Click on the subject heading link to view the tree and more information about broader or narrower terms. Clicking on the checkbox will display applicable qualifying subheadings. Your selection is posted in the search box builder on the right. To add more terms, click on “Back to term list”. When finished, click on Search Database.


If you need assistance with subject headings, descriptors or thesaurus words, please contact a subject librarian.

Building your search strategy with Search History

You can continue to develop your search strategy by using the search history. Search each concept one at a time using either thesaurus terms or keywords and then join the resulting sets of hits by using either OR or AND.

For example:

OR groups similar ideas together – anorexia nervosa OR bulimia OR eating disorders – and makes the set larger.

AND is used combine sets representing different aspects of your search, Eating disorders AND Sleep disorders. As both ideas need to be included the result is smaller. Search lines can be edited.


Refining your search

The results list screen has three columns:

Column One - Left - Limiters
Column Two - Middle - Results Display
Column Three - Right - Related Information


  1. Apply limiters from the left limiters column list.
  2. In the pop-up box, to narrow your results, check the box for one or more limiters in a section of your choice
  3. Click the Update button.
  4. Click on show more... for the full selection of limiters (Use the Ctrl key to choose more than one limit in a category).
  5. Click on a limit cluster to apply further limiters.

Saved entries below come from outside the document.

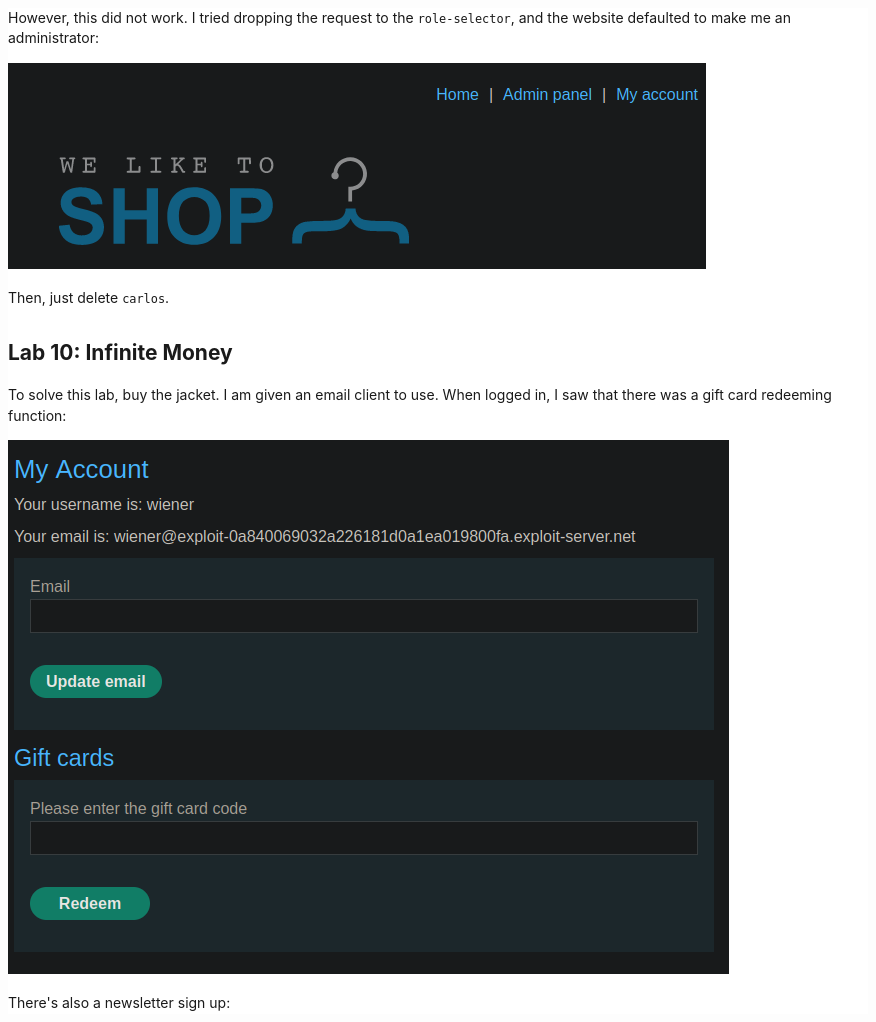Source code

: However, this did not work. I tried dropping the request to the `role-selector`, and the website defaulted to make me an administrator:

![](../../.gitbook/assets/portswigger-business-writeup-image-24.png)

Then, just delete `carlos`.

## Lab 10: Infinite Money

To solve this lab, buy the jacket. I am given an email client to use. When logged in, I saw that there was a gift card redeeming function:

![](../../.gitbook/assets/portswigger-business-writeup-image-25.png)

There's also a newsletter sign up:
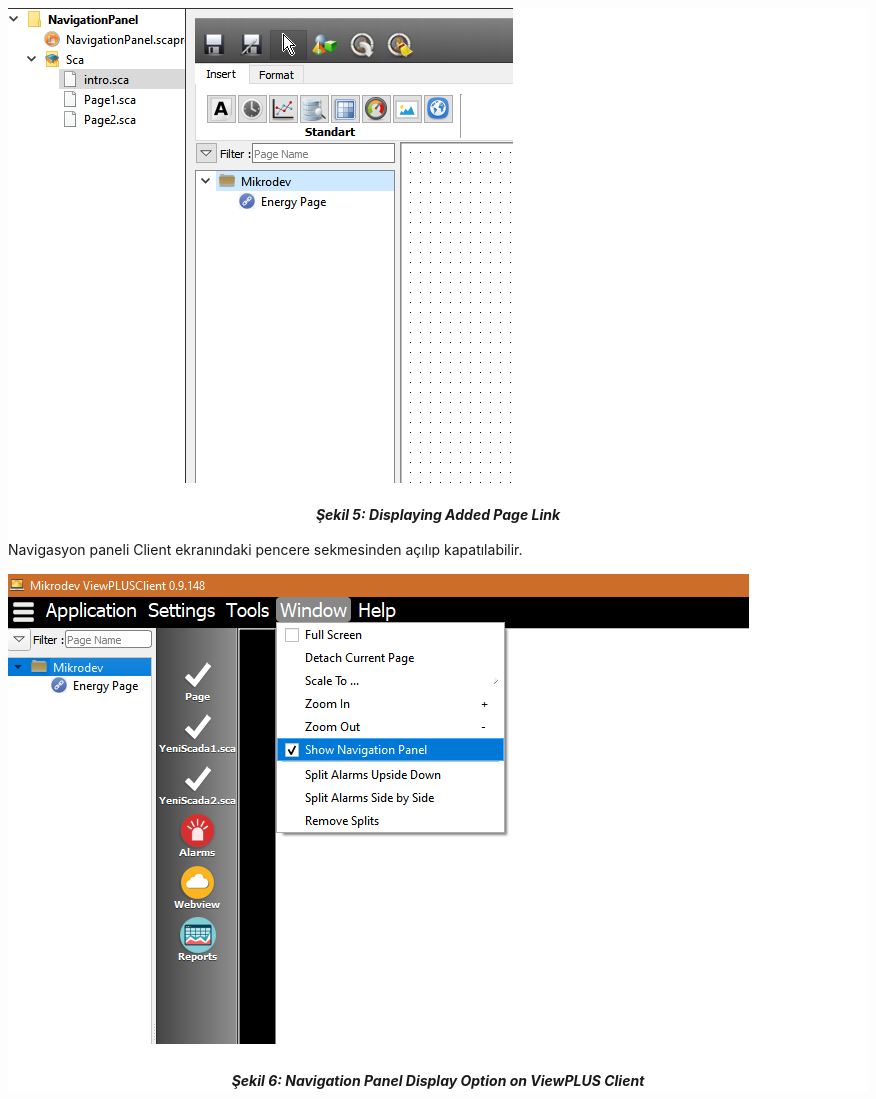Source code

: ![navigation-panel-05](/img/navigation-panel-05.png)
***<center>Şekil 5: Displaying Added Page Link</center>***

</center>

Navigasyon paneli Client ekranındaki pencere sekmesinden açılıp kapatılabilir.

![navigation-panel-06](/img/navigation-panel-06.png)
***<center>Şekil 6: Navigation Panel Display Option on ViewPLUS Client</center>***
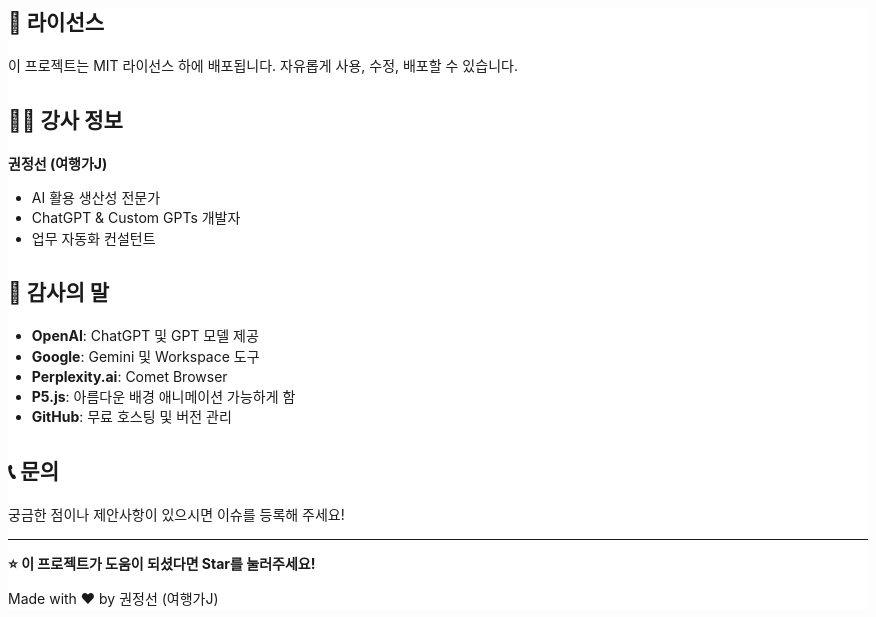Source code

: ## 📄 라이선스

이 프로젝트는 MIT 라이선스 하에 배포됩니다. 자유롭게 사용, 수정, 배포할 수 있습니다.

## 👨‍🏫 강사 정보

**권정선 (여행가J)**
- AI 활용 생산성 전문가
- ChatGPT & Custom GPTs 개발자
- 업무 자동화 컨설턴트

## 🙏 감사의 말

- **OpenAI**: ChatGPT 및 GPT 모델 제공
- **Google**: Gemini 및 Workspace 도구
- **Perplexity.ai**: Comet Browser
- **P5.js**: 아름다운 배경 애니메이션 가능하게 함
- **GitHub**: 무료 호스팅 및 버전 관리

## 📞 문의

궁금한 점이나 제안사항이 있으시면 이슈를 등록해 주세요!

---

**⭐ 이 프로젝트가 도움이 되셨다면 Star를 눌러주세요!**

Made with ❤️ by 권정선 (여행가J)
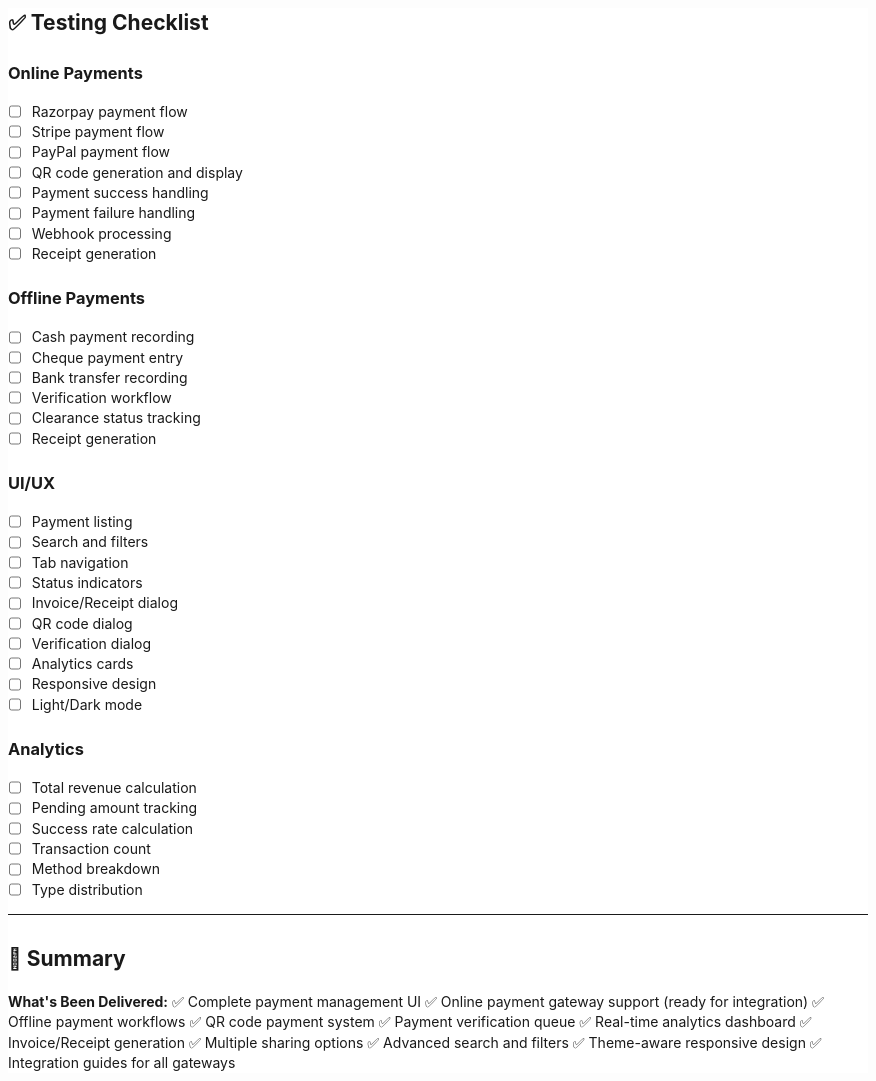 
## ✅ Testing Checklist

### Online Payments
- [ ] Razorpay payment flow
- [ ] Stripe payment flow
- [ ] PayPal payment flow
- [ ] QR code generation and display
- [ ] Payment success handling
- [ ] Payment failure handling
- [ ] Webhook processing
- [ ] Receipt generation

### Offline Payments
- [ ] Cash payment recording
- [ ] Cheque payment entry
- [ ] Bank transfer recording
- [ ] Verification workflow
- [ ] Clearance status tracking
- [ ] Receipt generation

### UI/UX
- [ ] Payment listing
- [ ] Search and filters
- [ ] Tab navigation
- [ ] Status indicators
- [ ] Invoice/Receipt dialog
- [ ] QR code dialog
- [ ] Verification dialog
- [ ] Analytics cards
- [ ] Responsive design
- [ ] Light/Dark mode

### Analytics
- [ ] Total revenue calculation
- [ ] Pending amount tracking
- [ ] Success rate calculation
- [ ] Transaction count
- [ ] Method breakdown
- [ ] Type distribution

---

## 🎉 Summary

**What's Been Delivered:**
✅ Complete payment management UI
✅ Online payment gateway support (ready for integration)
✅ Offline payment workflows
✅ QR code payment system
✅ Payment verification queue
✅ Real-time analytics dashboard
✅ Invoice/Receipt generation
✅ Multiple sharing options
✅ Advanced search and filters
✅ Theme-aware responsive design
✅ Integration guides for all gateways
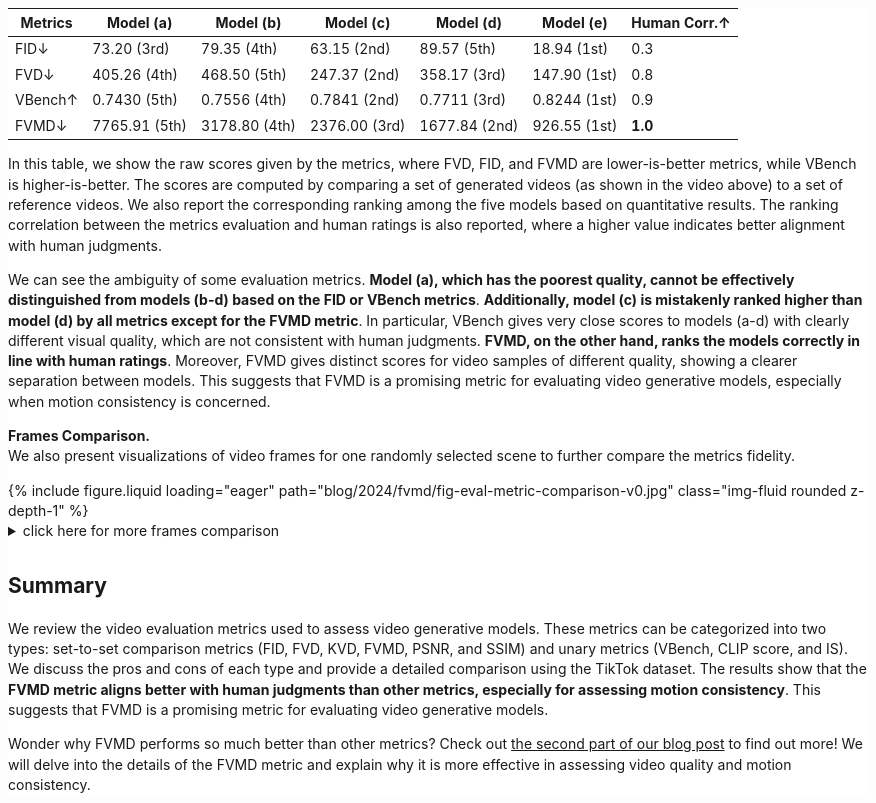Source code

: | **Metrics**     | **Model (a)**  | **Model (b)**  | **Model (c)**  | **Model (d)**  | **Model (e)**  | **Human Corr.↑**|
|-----------------|----------------|----------------|----------------|----------------|----------------|---------------------------------|
| FID↓            | 73.20 (3rd)        | 79.35 (4th)        | 63.15 (2nd)        | 89.57 (5th)        | 18.94 (1st)        | 0.3                             |
| FVD↓            | 405.26 (4th)       | 468.50 (5th)       | 247.37 (2nd)       | 358.17 (3rd)       | 147.90 (1st)       | 0.8                             |
| VBench↑         | 0.7430 (5th)       | 0.7556 (4th)       | 0.7841 (2nd)       | 0.7711 (3rd)       | 0.8244 (1st)       | 0.9                             |
| FVMD↓           | 7765.91 (5th)      | 3178.80 (4th)      | 2376.00 (3rd)      | 1677.84 (2nd)      | 926.55 (1st)       | **1.0**                             |


In this table, we show the raw scores given by the metrics, where FVD, FID, and FVMD are lower-is-better metrics, while VBench is higher-is-better. The scores are computed by comparing a set of generated videos (as shown in the video above) to a set of reference videos. We also report the corresponding ranking among the five models based on quantitative results.  The ranking correlation between the metrics evaluation and human ratings is also reported, where a higher value indicates better alignment with human judgments.

We can see the ambiguity of some evaluation metrics. **Model (a), which has the poorest quality, cannot be effectively distinguished from models (b-d) based on the FID or VBench metrics**. **Additionally, model (c) is mistakenly ranked higher than model (d) by all metrics except for the FVMD metric**. In particular, VBench gives very close scores to models (a-d) with clearly different visual quality, which are not consistent with human judgments. **FVMD, on the other hand, ranks the models correctly in line with human ratings**. Moreover, FVMD gives distinct scores for video samples of different quality, showing a clearer separation between models. This suggests that FVMD is a promising metric for evaluating video generative models, especially when motion consistency is concerned.

**Frames Comparison.**
\
We also present visualizations of video frames for one randomly selected scene to further compare the metrics fidelity.

<div class="row mt-3">
    <div class="col-sm mt-3 mt-md-0">
        {% include figure.liquid loading="eager" path="blog/2024/fvmd/fig-eval-metric-comparison-v0.jpg" class="img-fluid rounded z-depth-1" %}
    </div>
</div>

<details><summary>click here for more frames comparison</summary></details>

## Summary
We review the video evaluation metrics used to assess video generative models. These metrics can be categorized into two types: set-to-set comparison metrics (FID, FVD, KVD, FVMD, PSNR, and SSIM) and unary metrics (VBench, CLIP score, and IS). We discuss the pros and cons of each type and provide a detailed comparison using the TikTok dataset. The results show that the **FVMD metric aligns better with human judgments than other metrics, especially for assessing motion consistency**. This suggests that FVMD is a promising metric for evaluating video generative models.

Wonder why FVMD performs so much better than other metrics? Check out [the second part of our blog post](https://dsl-lab.github.io/blog/2024/fvmd-2/) to find out more! We will delve into the details of the FVMD metric and explain why it is more effective in assessing video quality and motion consistency.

A new Result List, limited to the chosen limiters or terms will be displayed.

(The Refine your results in the example above is taken from the PsycINFO database. Other databases have different selections).

Saving your search and setting up alerts

You can set up a personal account on EBSCOhost that you can use to save and retrieve your searches for later use.

  1. Click on the Sign in button at the top of the screen
  2. If you already have a personal account, sign in here.
  3. If you do NOT have a personal account, click on Create a new account to create an account.


To save a search sign into your account and then click on Save Searches/Alerts in the Search History box. An auto alert can be created from the search strategy. Alternatively, you can create an alert from the Search History display by clicking on Save Searches / Alerts and setting up an email alert or RSS feed.

Managing your Search Results

Add relevant results to your folder either by selecting each individually or by clicking on “alert/save/share” in the top right to add citations in batches. After adding items to your folder, go to folder or folder view to print, email, or export them all at once to a bibliographic software program such as Refworks or Endnote.

Finding the Full Text

Many journal articles are available as full text within the database. Just click on either the html full text, or pdf, link. If an html full text or pdf link isnot available, click on the UBC eLink button.


Looking for a chapter in a book? Check UBC Library’s catalogue by searching for the title of the book. If UBC Library does not own the item use Interlibrary Loan services to get it from another library.